[Start of section]

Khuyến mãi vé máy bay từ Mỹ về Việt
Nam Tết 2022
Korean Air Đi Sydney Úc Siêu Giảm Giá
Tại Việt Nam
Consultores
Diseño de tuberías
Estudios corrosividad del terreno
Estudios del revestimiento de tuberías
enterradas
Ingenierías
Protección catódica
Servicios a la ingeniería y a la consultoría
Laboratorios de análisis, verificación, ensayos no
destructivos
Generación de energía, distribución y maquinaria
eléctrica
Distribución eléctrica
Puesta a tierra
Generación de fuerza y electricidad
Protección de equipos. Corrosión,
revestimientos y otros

[End of section]

◆ DIRECTIONS
Copy the records word for word from the first line down to and including the line with "Protección catódica".

◆ ANSWER TO THIS TASK
Khuyến mãi vé máy bay từ Mỹ về Việt
Nam Tết 2022
Korean Air Đi Sydney Úc Siêu Giảm Giá
Tại Việt Nam
Consultores
Diseño de tuberías
Estudios corrosividad del terreno
Estudios del revestimiento de tuberías
enterradas
Ingenierías
Protección catódica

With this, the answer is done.